** START Document section **

His principal work is ‘The Life and Gests of S. Thomas Cantilvpe, Bishop of Hereford, and some time before L. Chancellor of England. Extracted out of the authentique Records of his Canonization as to the maine part, Anonymous, Matt. Paris, Capgrave, Harpsfeld, and others. Collected by R.S.S.I.,’ Ghent, 1674, 8vo, pp. 333. A reprint forms vol. xxx. of the ‘Quarterly Series,’ London, 1879, 8vo. Strange translated one of Nieremberg's works, ‘Of Adoration in Spirit and Truth,’ Antwerp, 1673, 8vo; and left in manuscript ‘Tractatus de septem gladiis, seu doloribus, Beatæ Virginis Mariæ.’

[De Backer's Bibl. des Écrivains de la Compagnie de Jésus (1876), iii. 960; Dodd's Church Hist. iii. 313; Foley's Records, v. 623, vii. 743; Oliver's Collections S. J., p. 199; Southwell's Bibl. Scriptorum Soc. Jesu, p. 719.]

T. C.

** END Document section **
** START Data section **

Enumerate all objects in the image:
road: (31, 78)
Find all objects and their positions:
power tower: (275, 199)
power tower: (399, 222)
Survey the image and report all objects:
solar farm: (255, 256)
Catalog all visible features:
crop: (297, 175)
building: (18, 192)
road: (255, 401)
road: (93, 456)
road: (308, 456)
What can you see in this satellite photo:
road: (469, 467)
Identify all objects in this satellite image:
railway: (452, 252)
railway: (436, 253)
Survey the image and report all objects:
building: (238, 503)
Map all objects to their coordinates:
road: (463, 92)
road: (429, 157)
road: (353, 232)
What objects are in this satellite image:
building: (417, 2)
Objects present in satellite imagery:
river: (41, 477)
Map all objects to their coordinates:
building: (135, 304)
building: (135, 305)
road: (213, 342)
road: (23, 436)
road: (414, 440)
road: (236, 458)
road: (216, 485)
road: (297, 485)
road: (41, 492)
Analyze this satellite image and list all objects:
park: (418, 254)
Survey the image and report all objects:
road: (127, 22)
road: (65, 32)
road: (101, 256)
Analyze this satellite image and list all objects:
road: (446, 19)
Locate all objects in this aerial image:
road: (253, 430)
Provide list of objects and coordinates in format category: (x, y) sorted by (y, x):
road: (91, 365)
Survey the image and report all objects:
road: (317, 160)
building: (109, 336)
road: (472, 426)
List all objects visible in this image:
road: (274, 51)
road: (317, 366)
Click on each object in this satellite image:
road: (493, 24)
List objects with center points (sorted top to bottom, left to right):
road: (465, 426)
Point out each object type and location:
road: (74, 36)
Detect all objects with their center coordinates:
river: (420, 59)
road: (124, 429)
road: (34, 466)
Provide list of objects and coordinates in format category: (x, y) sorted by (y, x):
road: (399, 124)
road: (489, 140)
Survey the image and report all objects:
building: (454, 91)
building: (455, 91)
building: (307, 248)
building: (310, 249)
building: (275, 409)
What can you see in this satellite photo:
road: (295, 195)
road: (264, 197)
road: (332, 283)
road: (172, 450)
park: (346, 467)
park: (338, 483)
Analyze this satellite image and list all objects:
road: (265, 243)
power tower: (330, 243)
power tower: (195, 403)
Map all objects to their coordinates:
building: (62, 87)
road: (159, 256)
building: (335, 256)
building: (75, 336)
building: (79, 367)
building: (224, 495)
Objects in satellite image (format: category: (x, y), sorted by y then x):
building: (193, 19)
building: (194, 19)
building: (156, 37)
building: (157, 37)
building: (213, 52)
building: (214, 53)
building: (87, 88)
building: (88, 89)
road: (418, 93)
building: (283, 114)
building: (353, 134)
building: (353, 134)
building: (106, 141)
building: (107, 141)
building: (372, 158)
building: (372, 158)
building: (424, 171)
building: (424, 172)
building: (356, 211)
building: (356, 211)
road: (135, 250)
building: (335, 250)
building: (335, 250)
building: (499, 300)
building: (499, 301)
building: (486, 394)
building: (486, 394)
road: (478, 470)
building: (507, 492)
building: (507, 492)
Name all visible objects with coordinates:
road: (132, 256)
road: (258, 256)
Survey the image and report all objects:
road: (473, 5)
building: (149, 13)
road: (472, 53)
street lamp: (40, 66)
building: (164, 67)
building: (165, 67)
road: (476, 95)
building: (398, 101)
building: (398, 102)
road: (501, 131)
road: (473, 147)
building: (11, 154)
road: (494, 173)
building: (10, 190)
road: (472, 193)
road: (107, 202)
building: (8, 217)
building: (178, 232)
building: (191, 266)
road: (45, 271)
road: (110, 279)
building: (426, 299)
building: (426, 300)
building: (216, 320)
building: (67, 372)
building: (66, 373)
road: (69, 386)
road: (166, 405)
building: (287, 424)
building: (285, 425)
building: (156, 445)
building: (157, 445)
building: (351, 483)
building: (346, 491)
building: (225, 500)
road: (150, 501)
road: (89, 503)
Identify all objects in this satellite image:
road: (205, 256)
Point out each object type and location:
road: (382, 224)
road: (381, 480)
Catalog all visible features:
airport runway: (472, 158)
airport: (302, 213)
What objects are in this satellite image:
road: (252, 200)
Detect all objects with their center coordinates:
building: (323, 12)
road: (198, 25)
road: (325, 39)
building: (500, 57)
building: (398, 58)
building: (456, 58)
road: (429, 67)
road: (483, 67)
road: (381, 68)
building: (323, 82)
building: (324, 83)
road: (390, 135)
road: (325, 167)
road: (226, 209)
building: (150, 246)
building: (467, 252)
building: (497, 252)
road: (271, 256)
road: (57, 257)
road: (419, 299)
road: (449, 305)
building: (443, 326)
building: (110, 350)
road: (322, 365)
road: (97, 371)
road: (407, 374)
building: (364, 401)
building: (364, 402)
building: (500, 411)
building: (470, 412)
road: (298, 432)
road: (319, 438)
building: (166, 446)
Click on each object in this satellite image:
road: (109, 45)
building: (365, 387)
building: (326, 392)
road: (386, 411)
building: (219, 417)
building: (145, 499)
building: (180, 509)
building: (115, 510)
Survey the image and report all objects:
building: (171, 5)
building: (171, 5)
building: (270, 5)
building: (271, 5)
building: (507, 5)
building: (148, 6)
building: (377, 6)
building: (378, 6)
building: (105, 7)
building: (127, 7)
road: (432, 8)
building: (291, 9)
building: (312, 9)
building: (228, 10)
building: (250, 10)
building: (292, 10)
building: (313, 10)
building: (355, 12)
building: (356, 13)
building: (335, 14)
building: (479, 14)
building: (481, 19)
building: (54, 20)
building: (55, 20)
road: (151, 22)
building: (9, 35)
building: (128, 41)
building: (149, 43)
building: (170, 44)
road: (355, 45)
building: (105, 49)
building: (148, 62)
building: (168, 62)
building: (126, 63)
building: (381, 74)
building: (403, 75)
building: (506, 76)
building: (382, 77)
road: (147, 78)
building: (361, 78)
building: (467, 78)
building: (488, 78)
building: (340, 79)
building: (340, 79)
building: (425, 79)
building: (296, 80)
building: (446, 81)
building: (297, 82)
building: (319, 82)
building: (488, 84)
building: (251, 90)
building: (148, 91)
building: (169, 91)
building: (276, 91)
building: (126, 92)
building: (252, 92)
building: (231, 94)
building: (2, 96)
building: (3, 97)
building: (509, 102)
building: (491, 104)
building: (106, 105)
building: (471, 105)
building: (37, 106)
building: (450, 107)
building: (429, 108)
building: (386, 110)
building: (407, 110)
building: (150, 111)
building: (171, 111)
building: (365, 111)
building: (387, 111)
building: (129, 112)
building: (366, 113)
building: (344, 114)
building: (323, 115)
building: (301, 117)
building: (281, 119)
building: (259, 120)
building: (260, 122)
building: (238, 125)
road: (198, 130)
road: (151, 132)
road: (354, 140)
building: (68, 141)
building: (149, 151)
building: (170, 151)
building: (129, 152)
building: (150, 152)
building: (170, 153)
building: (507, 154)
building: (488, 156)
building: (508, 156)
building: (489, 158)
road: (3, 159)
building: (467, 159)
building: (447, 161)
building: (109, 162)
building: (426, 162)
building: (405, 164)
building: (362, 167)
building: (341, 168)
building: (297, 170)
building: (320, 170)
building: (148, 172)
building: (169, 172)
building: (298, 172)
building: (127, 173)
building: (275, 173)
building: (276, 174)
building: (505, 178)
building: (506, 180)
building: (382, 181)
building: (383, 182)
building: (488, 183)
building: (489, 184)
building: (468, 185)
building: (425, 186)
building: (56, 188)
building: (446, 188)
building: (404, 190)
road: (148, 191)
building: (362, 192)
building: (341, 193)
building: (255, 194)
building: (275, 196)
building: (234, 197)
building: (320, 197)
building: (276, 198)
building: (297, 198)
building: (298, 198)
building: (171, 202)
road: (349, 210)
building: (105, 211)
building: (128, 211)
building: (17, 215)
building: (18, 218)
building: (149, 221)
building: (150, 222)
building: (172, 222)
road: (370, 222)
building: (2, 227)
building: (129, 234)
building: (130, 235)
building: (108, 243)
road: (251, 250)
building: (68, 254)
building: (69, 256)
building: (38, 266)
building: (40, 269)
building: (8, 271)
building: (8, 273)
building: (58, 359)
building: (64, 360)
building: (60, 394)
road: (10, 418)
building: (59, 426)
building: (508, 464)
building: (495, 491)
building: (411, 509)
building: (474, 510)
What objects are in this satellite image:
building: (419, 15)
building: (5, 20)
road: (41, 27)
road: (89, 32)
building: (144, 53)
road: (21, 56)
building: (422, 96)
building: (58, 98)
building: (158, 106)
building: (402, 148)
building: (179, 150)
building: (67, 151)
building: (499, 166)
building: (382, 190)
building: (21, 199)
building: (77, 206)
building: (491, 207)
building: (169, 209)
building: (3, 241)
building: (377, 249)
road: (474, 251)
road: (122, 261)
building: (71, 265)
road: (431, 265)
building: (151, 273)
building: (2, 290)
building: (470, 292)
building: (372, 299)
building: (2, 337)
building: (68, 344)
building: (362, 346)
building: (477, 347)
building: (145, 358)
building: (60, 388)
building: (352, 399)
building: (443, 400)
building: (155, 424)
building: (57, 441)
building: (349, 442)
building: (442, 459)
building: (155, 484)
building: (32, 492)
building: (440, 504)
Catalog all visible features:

** END Data section **

What is being asked: In the biographical entry on Strange, which of Nieremberg's works did Strange translate?

Answer below: "Of Adoration in Spirit and Truth," published at Antwerp in 1673.